◆ ACTIVITY ◆
Return all of the entries word for word, but omit the pictures they contain.

────────────────────────────────────────

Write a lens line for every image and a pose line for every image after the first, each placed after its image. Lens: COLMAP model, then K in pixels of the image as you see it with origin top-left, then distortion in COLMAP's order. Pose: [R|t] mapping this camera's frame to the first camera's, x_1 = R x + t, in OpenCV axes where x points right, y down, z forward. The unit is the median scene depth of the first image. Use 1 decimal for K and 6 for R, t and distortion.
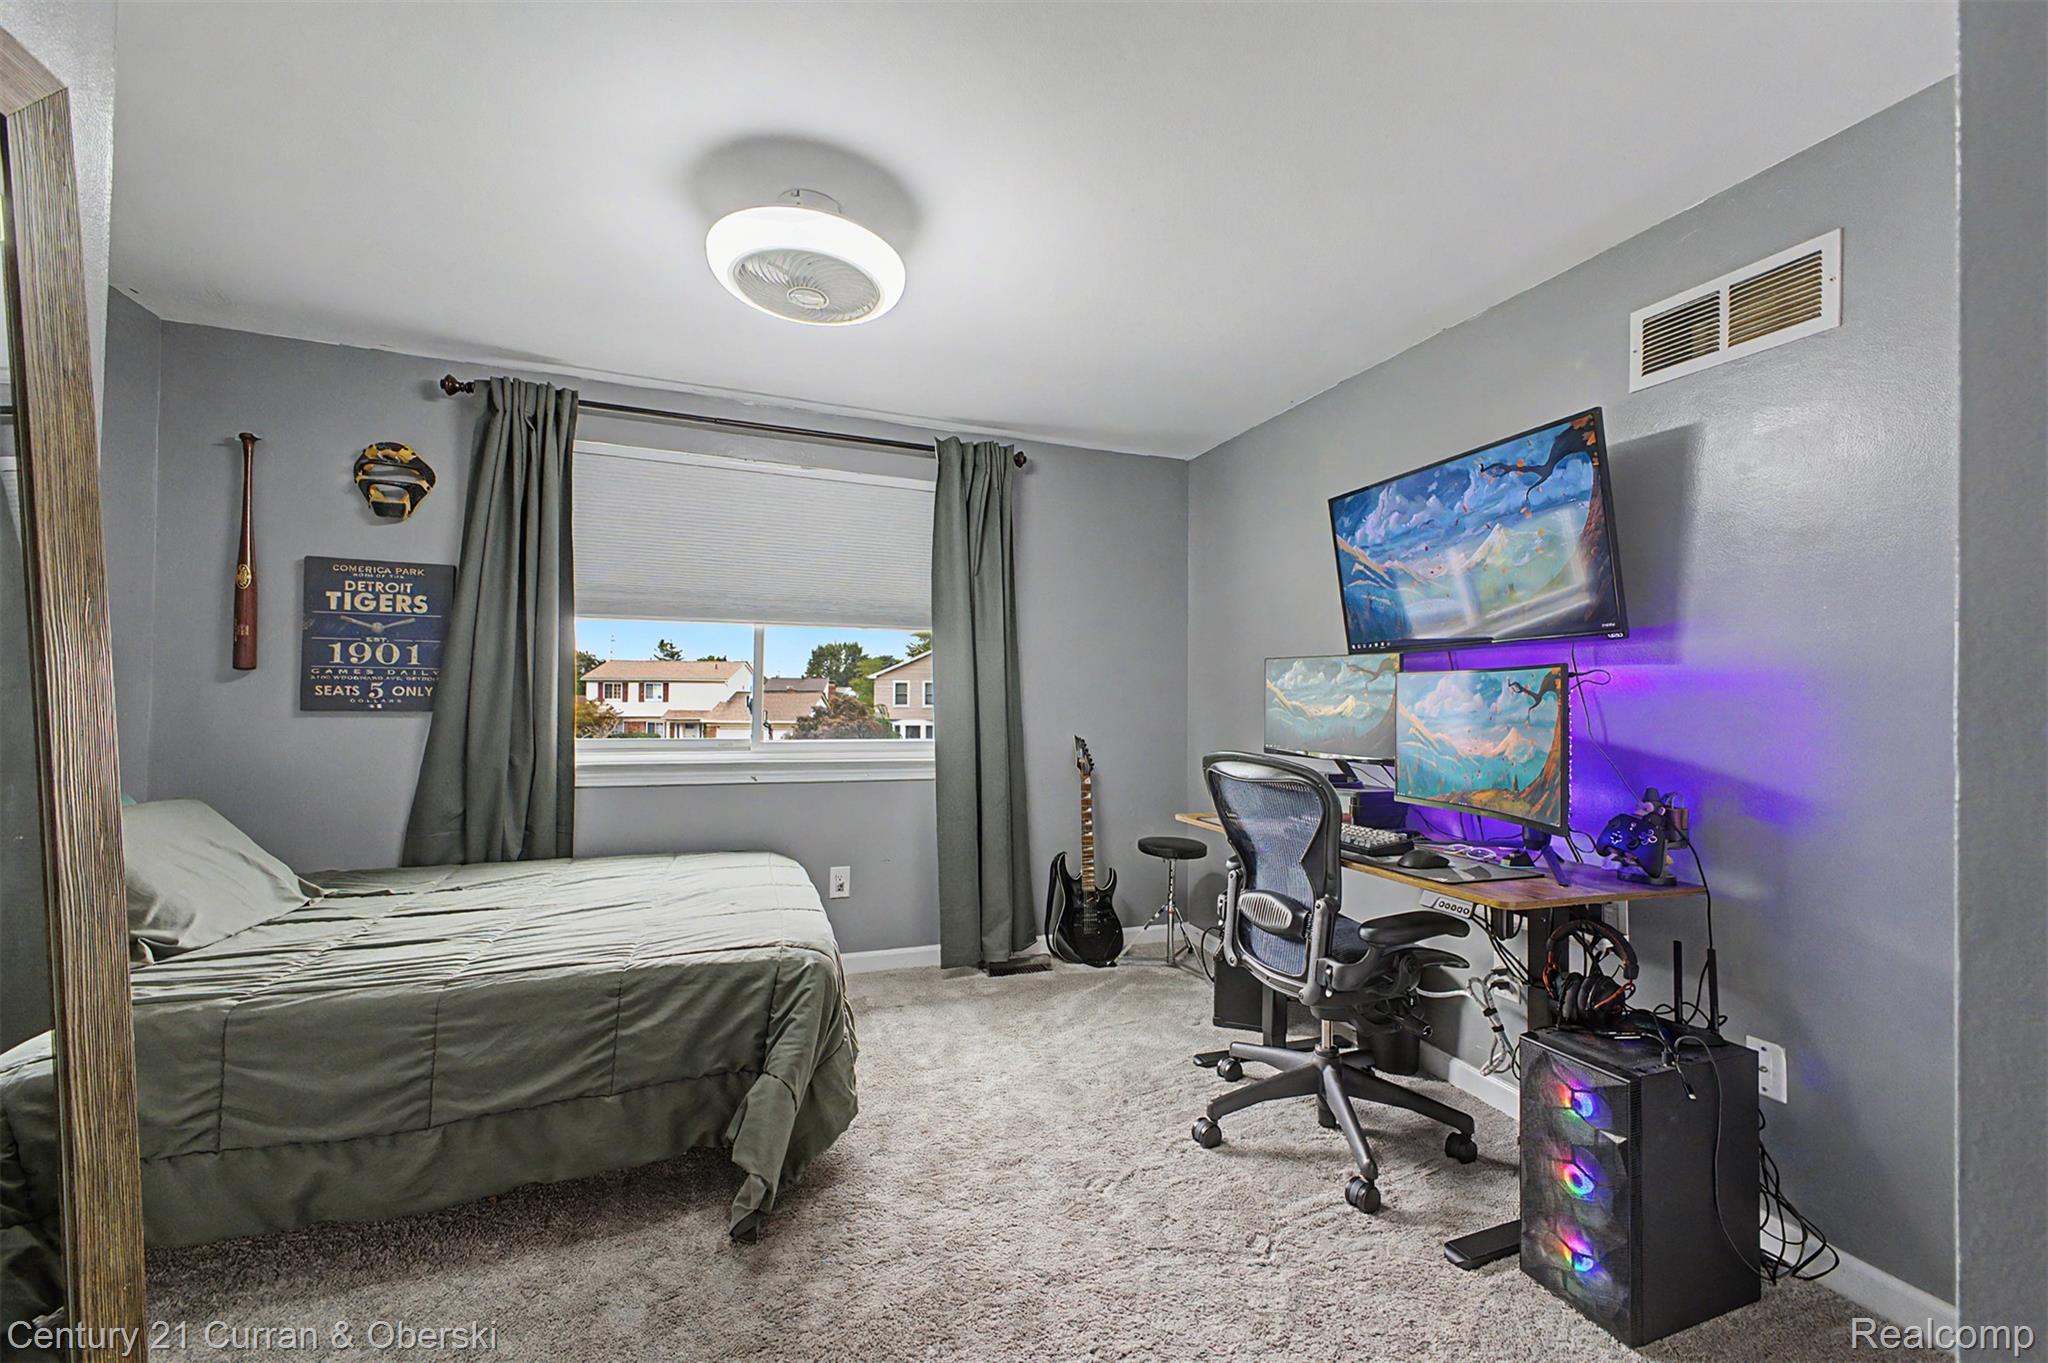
lens RADIAL K [[813.1, 0, 1038.1], [0, 813.1, 675.8], [0, 0, 1]] dist [0.030212, -0.011278]
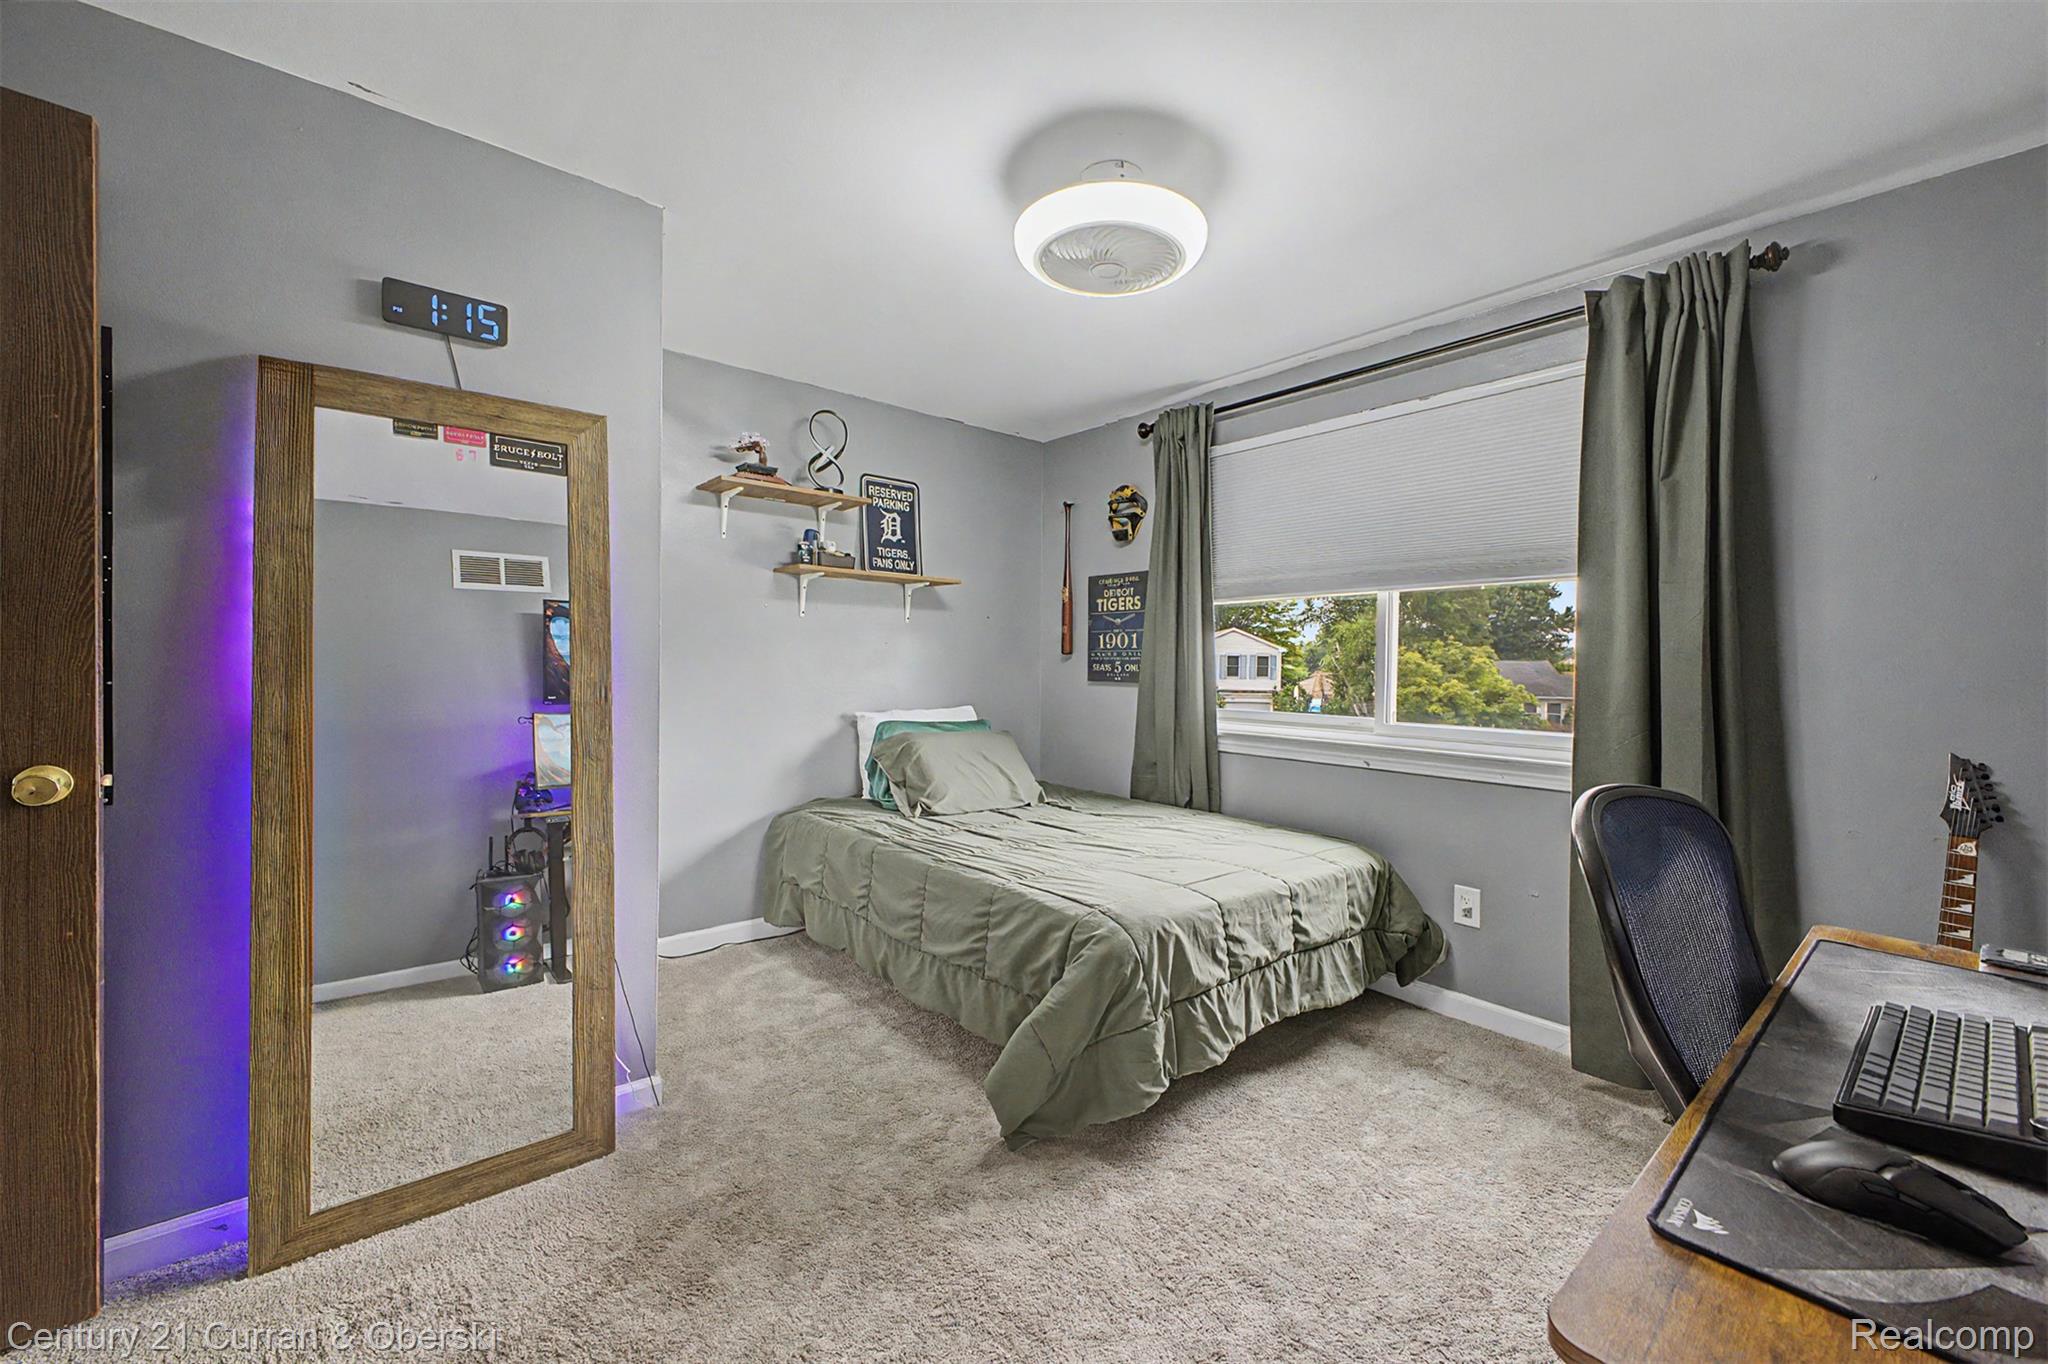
lens RADIAL K [[813.1, 0, 1038.1], [0, 813.1, 676.3], [0, 0, 1]] dist [0.030212, -0.011278]
pose [[0.346541, 0.006850, -0.938010, 0.434812], [0.015854, 0.999788, 0.013158, 0.012686], [0.937901, -0.019431, 0.346359, 0.396591]]
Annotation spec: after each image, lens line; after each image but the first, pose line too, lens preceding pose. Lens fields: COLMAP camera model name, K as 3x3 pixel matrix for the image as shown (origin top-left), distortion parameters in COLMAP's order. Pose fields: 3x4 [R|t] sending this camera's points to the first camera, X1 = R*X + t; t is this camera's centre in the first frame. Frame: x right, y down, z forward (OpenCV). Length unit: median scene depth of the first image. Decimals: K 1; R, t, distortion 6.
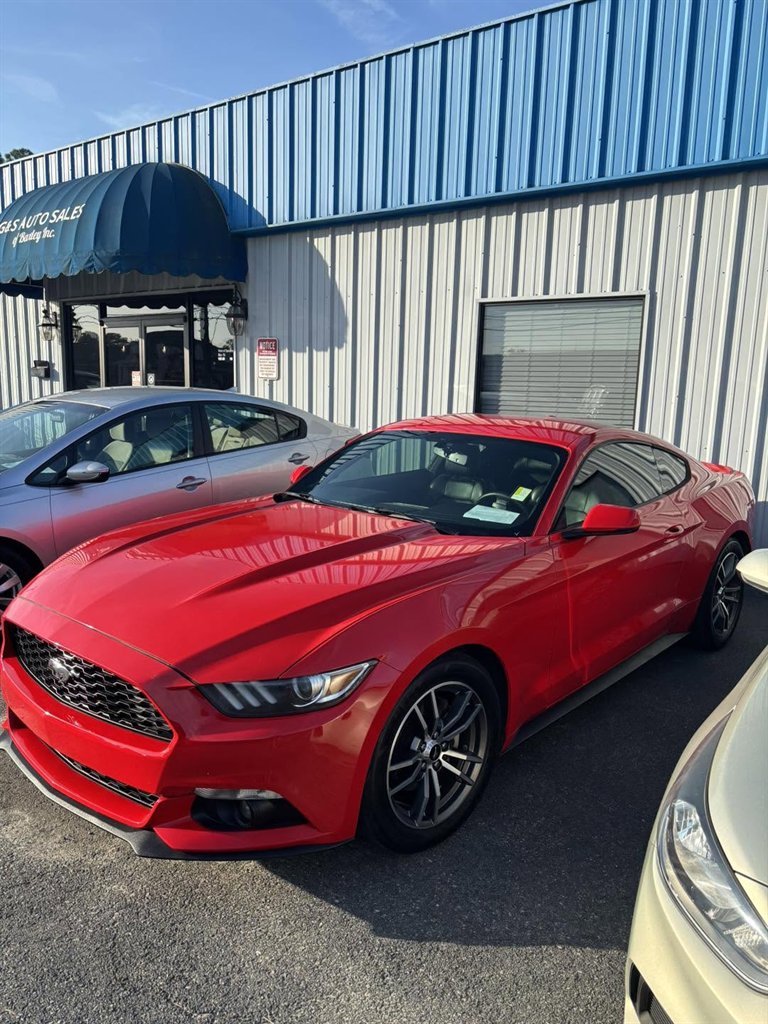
lens RADIAL K [[795.1, 0, 382.3], [0, 795.1, 506.7], [0, 0, 1]] dist [0.003567, -0.007577]
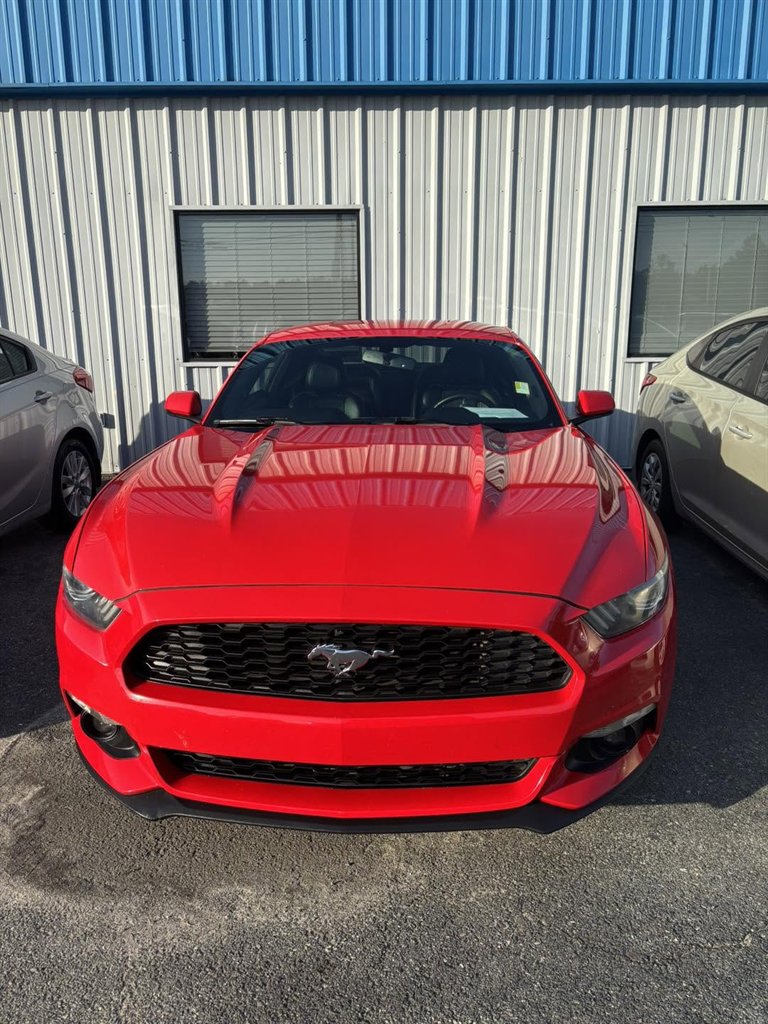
lens RADIAL K [[795.1, 0, 382.8], [0, 795.1, 515.5], [0, 0, 1]] dist [0.003567, -0.007577]
pose [[0.783826, -0.177809, 0.594980, -0.307720], [0.120425, 0.983465, 0.135259, -0.013362], [-0.609192, -0.034369, 0.792278, 0.150963]]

────────────────────────────────────────

◆ WRITTEN RESPONSE ◆
Write a lens line for every image and a pose line for every image after the first, each placed after its image. Lens: COLMAP model, then K in pixels of the image as you see it with origin top-left, then distortion in COLMAP's order. Pose: [R|t] mapping this camera's frame to the first camera's, x_1 = R x + t, in OpenCV axes where x points right, y down, z forward. The unit is the median scene depth of the first image. Use 1 decimal for K and 6 for R, t and distortion.
lens RADIAL K [[813.1, 0, 1038.1], [0, 813.1, 675.8], [0, 0, 1]] dist [0.030212, -0.011278]
lens RADIAL K [[813.1, 0, 1038.1], [0, 813.1, 676.3], [0, 0, 1]] dist [0.030212, -0.011278]
pose [[0.346541, 0.006850, -0.938010, 0.434812], [0.015854, 0.999788, 0.013158, 0.012686], [0.937901, -0.019431, 0.346359, 0.396591]]
Annotation spec: after each image, lens line; after each image but the first, pose line too, lens preceding pose. Lens fields: COLMAP camera model name, K as 3x3 pixel matrix for the image as shown (origin top-left), distortion parameters in COLMAP's order. Pose fields: 3x4 [R|t] sending this camera's points to the first camera, X1 = R*X + t; t is this camera's centre in the first frame. Frame: x right, y down, z forward (OpenCV). Length unit: median scene depth of the first image. Decimals: K 1; R, t, distortion 6.
lens RADIAL K [[795.1, 0, 382.3], [0, 795.1, 506.7], [0, 0, 1]] dist [0.003567, -0.007577]
lens RADIAL K [[795.1, 0, 382.8], [0, 795.1, 515.5], [0, 0, 1]] dist [0.003567, -0.007577]
pose [[0.783826, -0.177809, 0.594980, -0.307720], [0.120425, 0.983465, 0.135259, -0.013362], [-0.609192, -0.034369, 0.792278, 0.150963]]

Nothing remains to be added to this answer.